> _Text provided_:
"""

Considering Music, Money, Madness was made nearly half a century later, quite a few participants in Rainbow Bridge’s production were interviewed for the documentary. They include cast members, script supervisor Bambi Merryweather, Electric Lady engineer John Jansen, and photographer Brian Byrnes, who took pictures of the Maui shows. Since many documentaries try to glorify their subjects, it’s refreshing to hear some of the commentators admit the film wasn’t very good, or even disastrous. Asked for her assessment, Hendrix friend Colette Harron pulls no punches: “It was awful!”
Its greatest sin is that it negatively impacted people’s understanding of where Jimi was headed, and that’s unfortunate.
One notable absentee is the movie’s star actress, Pat Hartley, who along with some other cast can be seen grooving to the Experience on the Maui ranch. “We did inquire, but the interest just wasn’t there,” according to McDermott. “Obviously, Pat had been someone Chuck knew in the Warhol Factory days. I think she would have added something, but she just didn’t want to participate.” Naturally some of the other key players in the saga are no longer alive, including Hendrix and Jeffery (who died in a 1973 plane accident). Neither is Mitch Mitchell, but he’s represented by comments in an interview filmed before his 2008 death.
Chuck Wein also died in 2008, but he’s also represented by an archive interview, from an unexpected source. When he speaks on camera in Music, Money, Madness, “Chuck was really being interviewed as part of a surfing documentary, and yet the opportunity came up to explain the whole background and history of his involvement in Rainbow Bridge. It had never been used or broadcast, but I was aware of it. Chuck was allowed some time to detail his, shall we say, unique perspective”—one that, perhaps unsurprisingly, views the Rainbow Bridge project in a much more positive light than its numerous critics do.

"""

> _Data_:
"""

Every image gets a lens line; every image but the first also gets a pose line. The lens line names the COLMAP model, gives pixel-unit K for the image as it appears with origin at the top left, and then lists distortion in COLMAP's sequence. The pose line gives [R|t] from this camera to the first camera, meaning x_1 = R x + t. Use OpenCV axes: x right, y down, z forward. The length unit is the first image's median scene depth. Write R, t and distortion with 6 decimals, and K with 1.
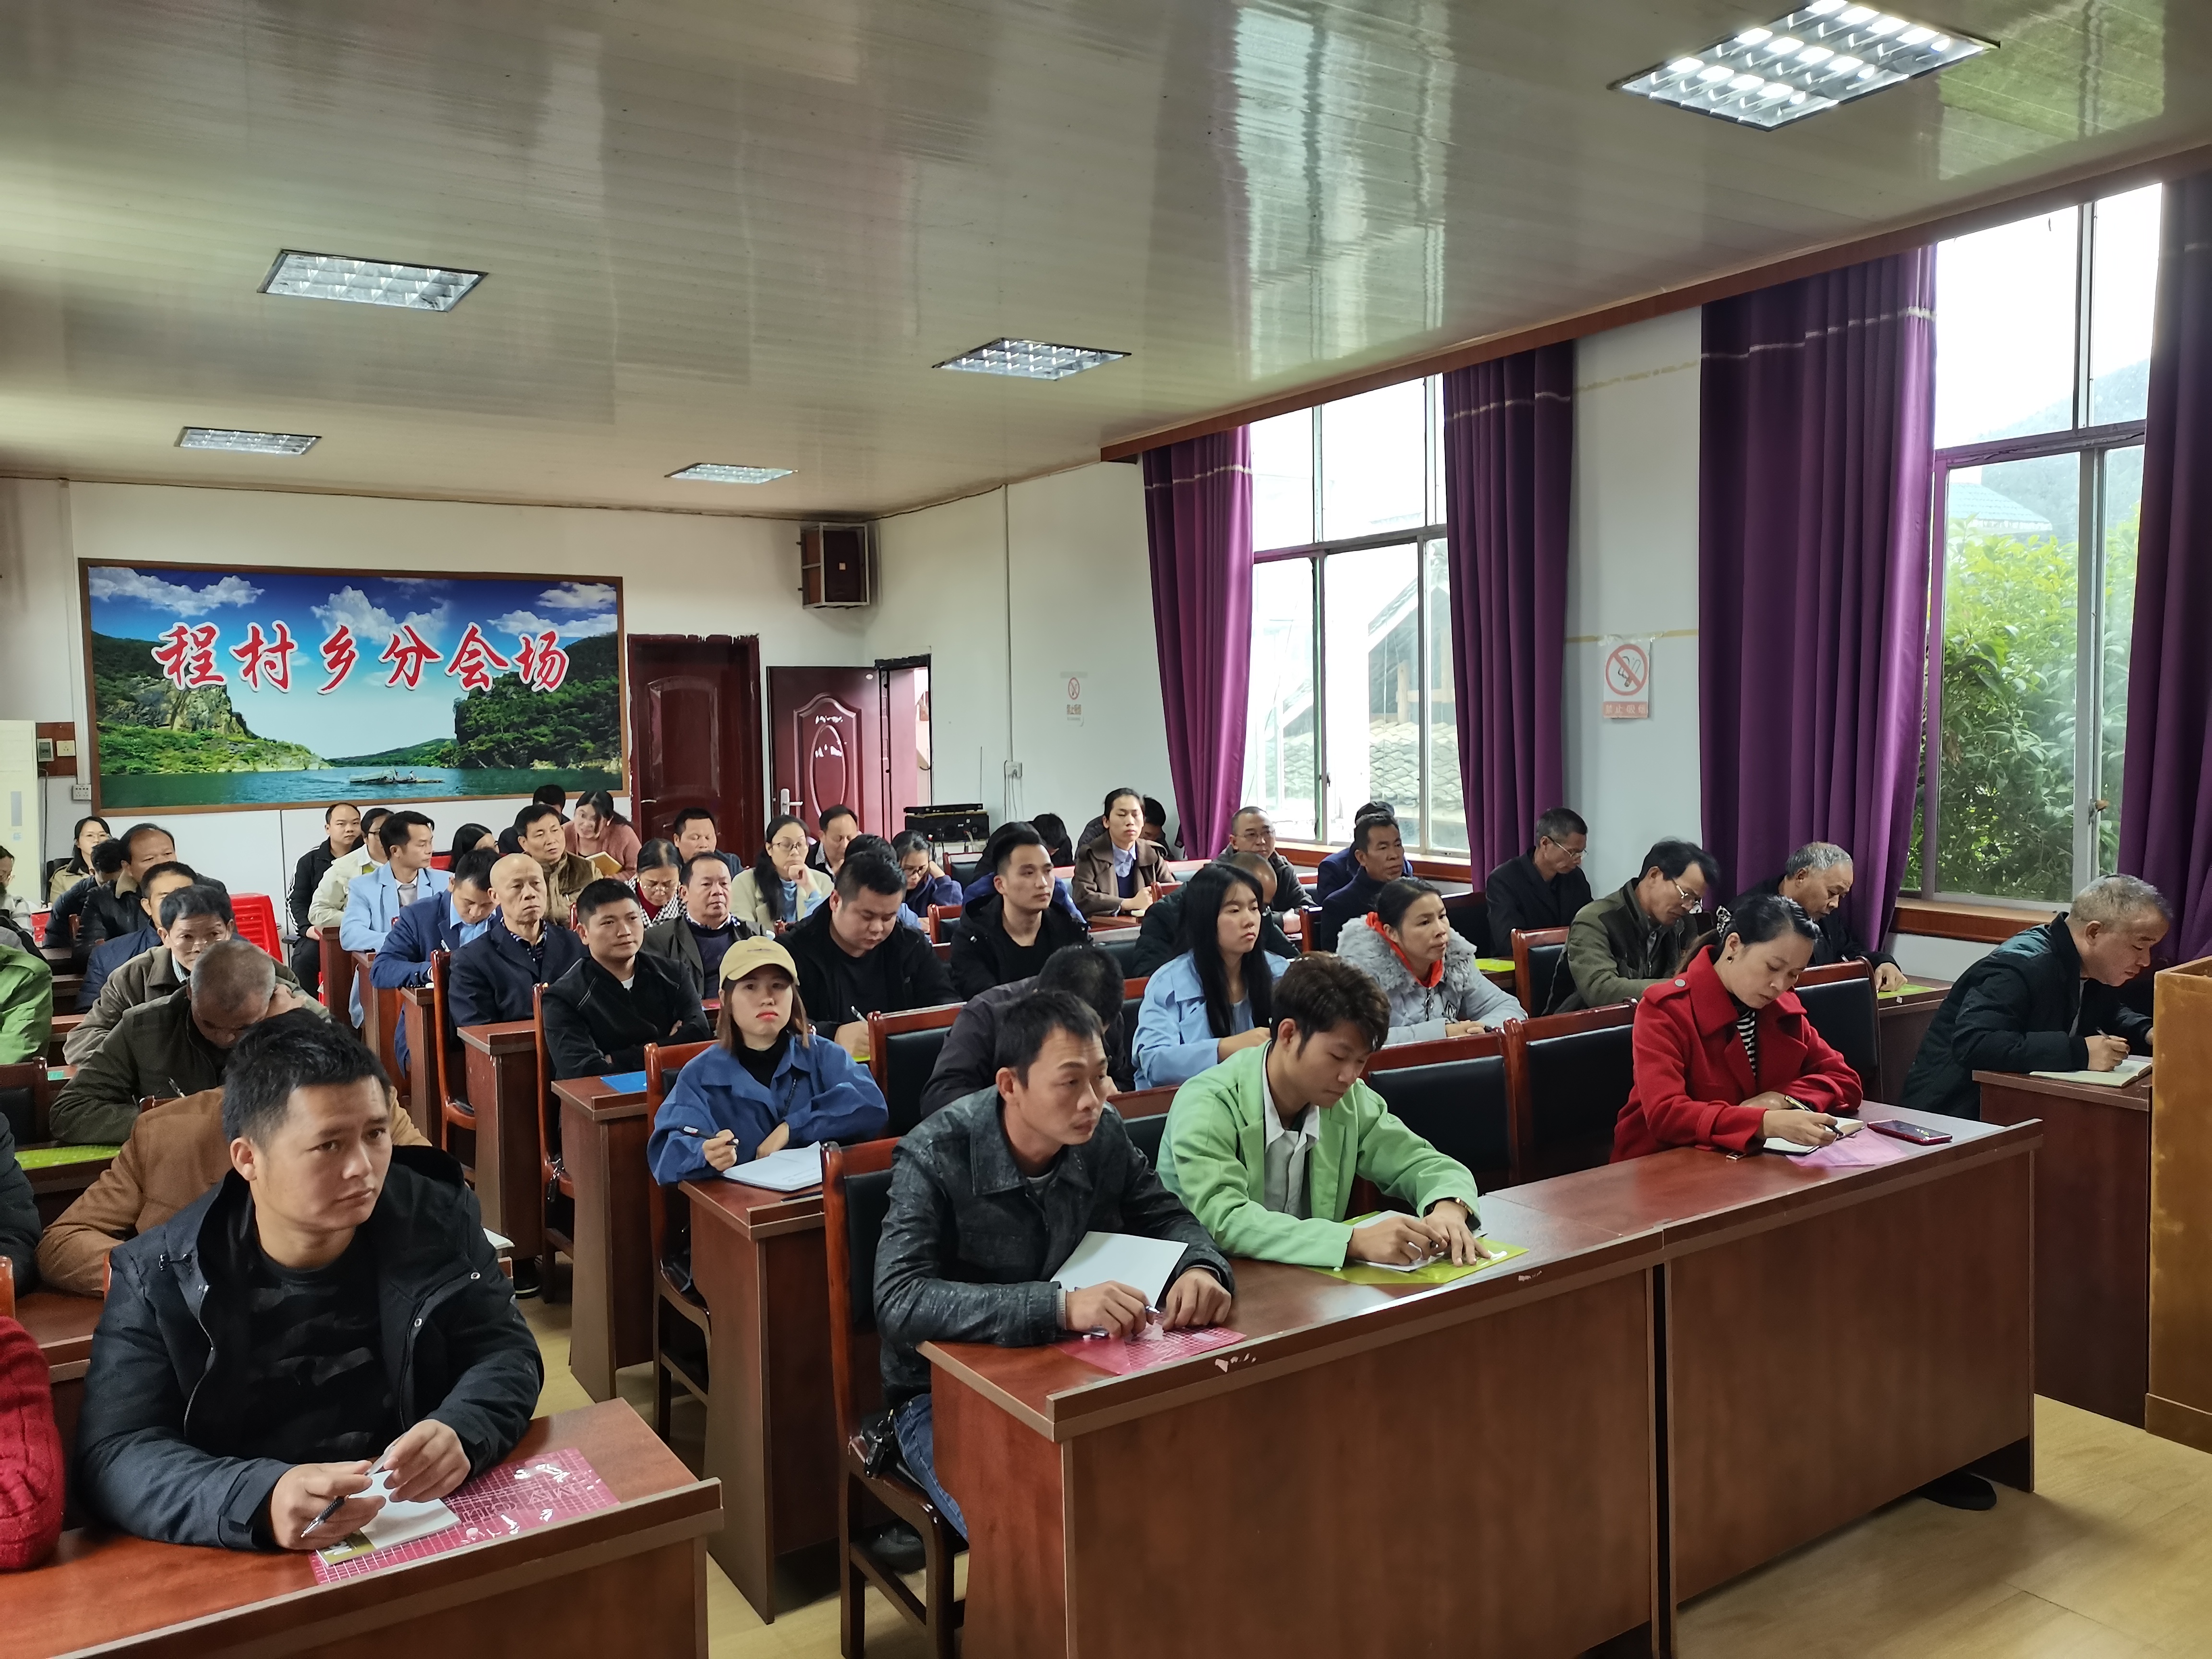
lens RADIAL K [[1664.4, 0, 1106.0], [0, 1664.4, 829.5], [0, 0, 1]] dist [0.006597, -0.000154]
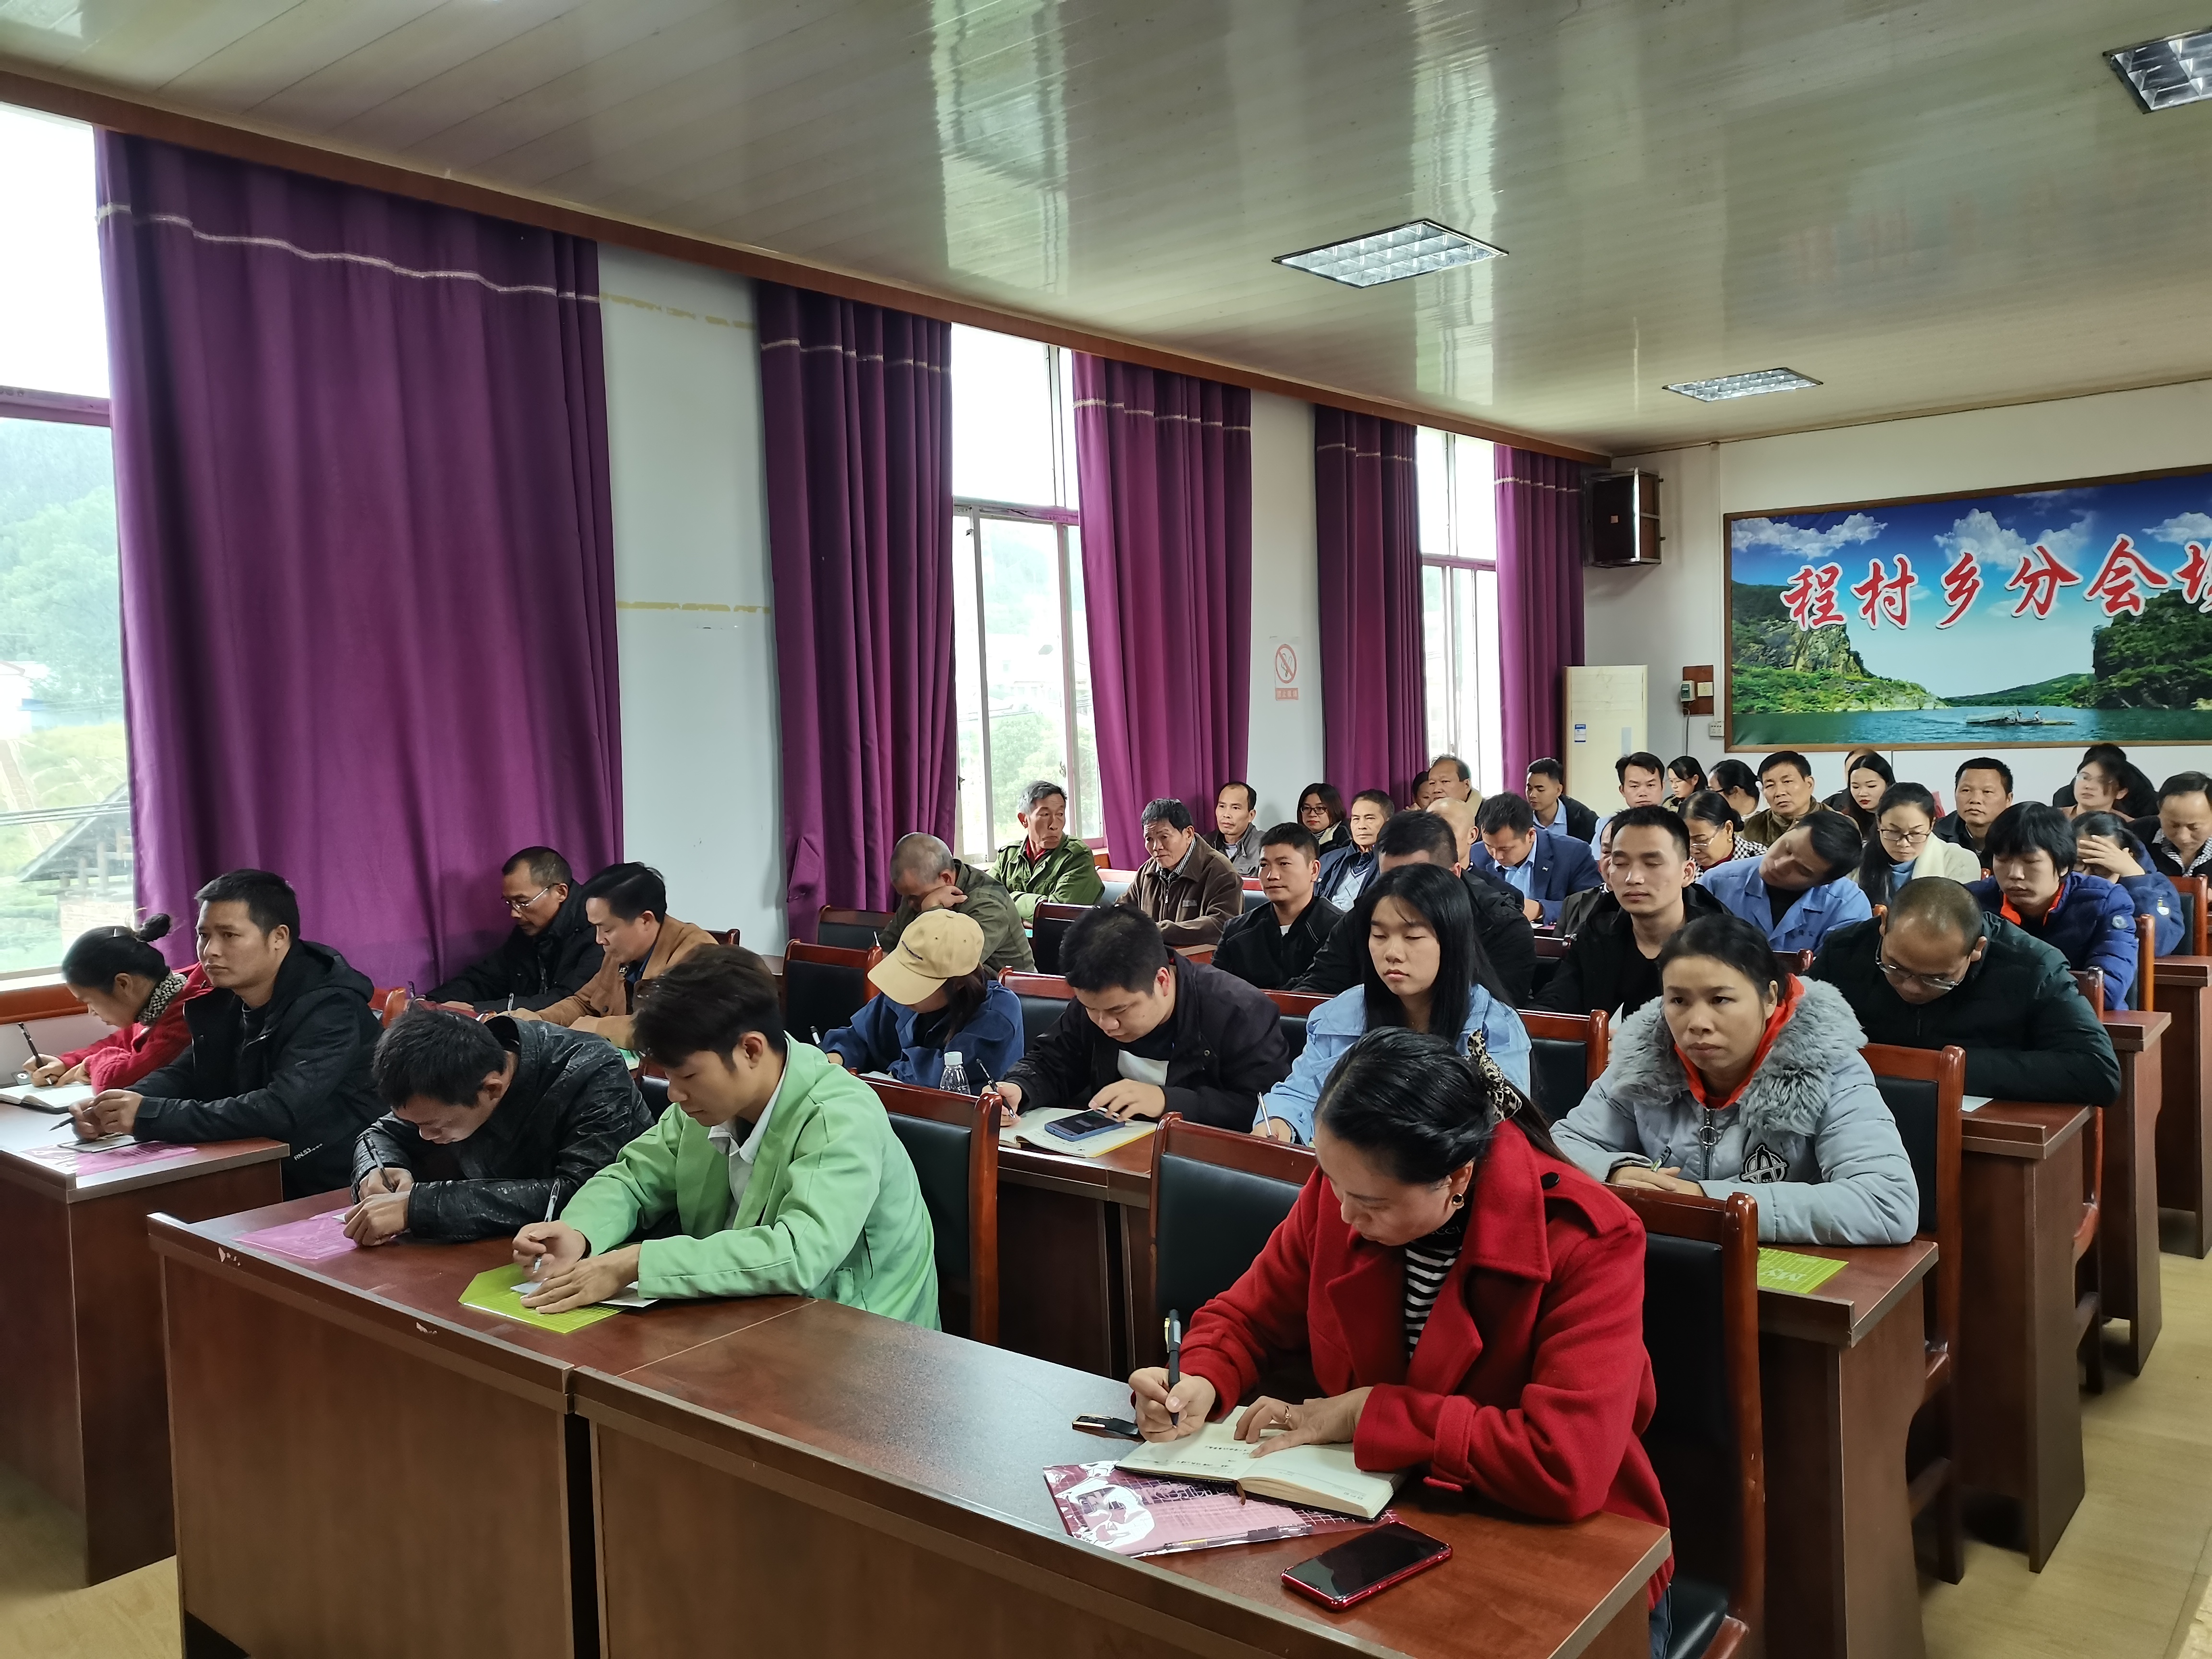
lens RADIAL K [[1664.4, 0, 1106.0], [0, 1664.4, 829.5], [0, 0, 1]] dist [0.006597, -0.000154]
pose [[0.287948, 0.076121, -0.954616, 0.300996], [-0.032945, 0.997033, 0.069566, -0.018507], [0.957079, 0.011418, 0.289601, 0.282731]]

"""
"""

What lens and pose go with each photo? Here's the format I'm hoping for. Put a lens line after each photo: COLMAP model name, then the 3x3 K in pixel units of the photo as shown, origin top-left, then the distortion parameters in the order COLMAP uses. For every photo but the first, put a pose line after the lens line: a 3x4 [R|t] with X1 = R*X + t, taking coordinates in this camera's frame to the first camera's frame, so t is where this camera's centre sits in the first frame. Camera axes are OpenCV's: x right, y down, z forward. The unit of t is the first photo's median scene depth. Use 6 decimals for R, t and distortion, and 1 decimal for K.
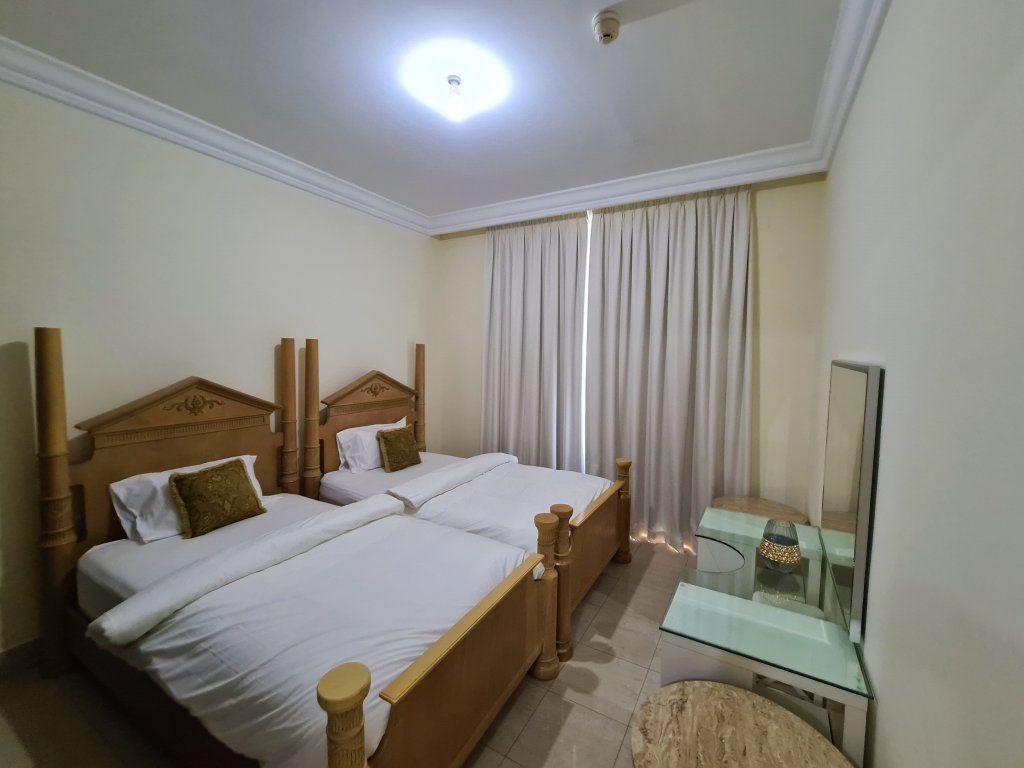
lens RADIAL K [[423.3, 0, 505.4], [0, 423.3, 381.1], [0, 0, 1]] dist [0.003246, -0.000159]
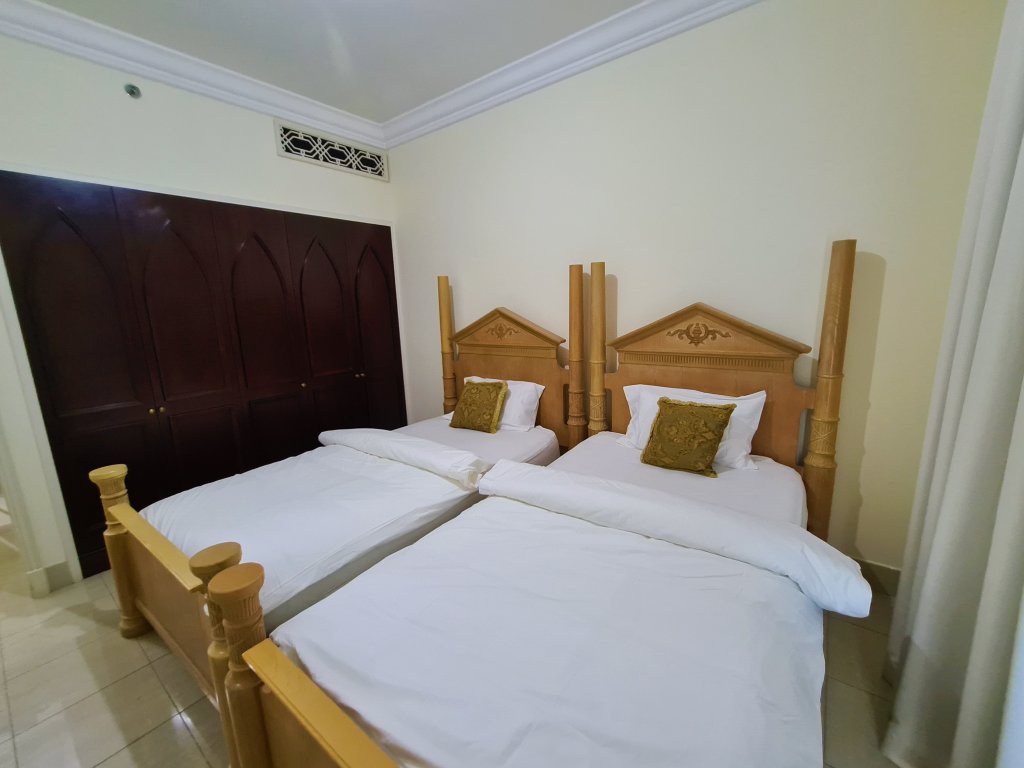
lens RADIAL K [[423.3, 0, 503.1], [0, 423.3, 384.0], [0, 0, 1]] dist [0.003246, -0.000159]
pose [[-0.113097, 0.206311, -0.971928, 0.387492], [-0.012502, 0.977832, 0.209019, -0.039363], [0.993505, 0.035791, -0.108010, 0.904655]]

"""

Reproduce the passage about the Rainbow Bridge documentary word for word, starting at the words "Chuck Wein also" and stopping after "numerous critics do.". The records have no connection to the passage about the Rainbow Bridge documentary.

Chuck Wein also died in 2008, but he’s also represented by an archive interview, from an unexpected source. When he speaks on camera in Music, Money, Madness, “Chuck was really being interviewed as part of a surfing documentary, and yet the opportunity came up to explain the whole background and history of his involvement in Rainbow Bridge. It had never been used or broadcast, but I was aware of it. Chuck was allowed some time to detail his, shall we say, unique perspective”—one that, perhaps unsurprisingly, views the Rainbow Bridge project in a much more positive light than its numerous critics do.